What to produce
Show every line of the records that contains the word "with", matching case exactly.

Records for this task Block Start

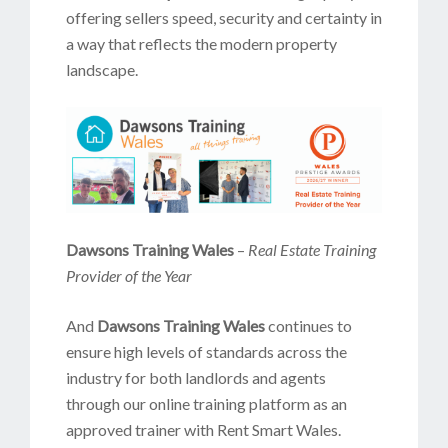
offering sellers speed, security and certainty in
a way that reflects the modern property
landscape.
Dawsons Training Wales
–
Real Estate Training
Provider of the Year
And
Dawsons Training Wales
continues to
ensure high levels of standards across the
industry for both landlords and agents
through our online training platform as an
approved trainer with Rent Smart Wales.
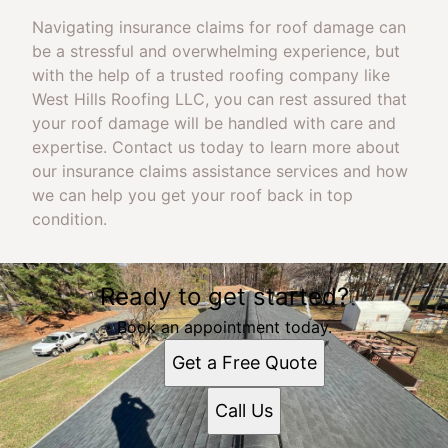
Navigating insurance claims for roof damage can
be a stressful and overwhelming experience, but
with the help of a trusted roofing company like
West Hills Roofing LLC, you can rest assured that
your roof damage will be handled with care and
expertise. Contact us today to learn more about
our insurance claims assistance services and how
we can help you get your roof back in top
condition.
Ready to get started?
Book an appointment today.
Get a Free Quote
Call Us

Records for this task Block End

Output of the exercise
approved trainer with Rent Smart Wales.
with the help of a trusted roofing company like
your roof damage will be handled with care and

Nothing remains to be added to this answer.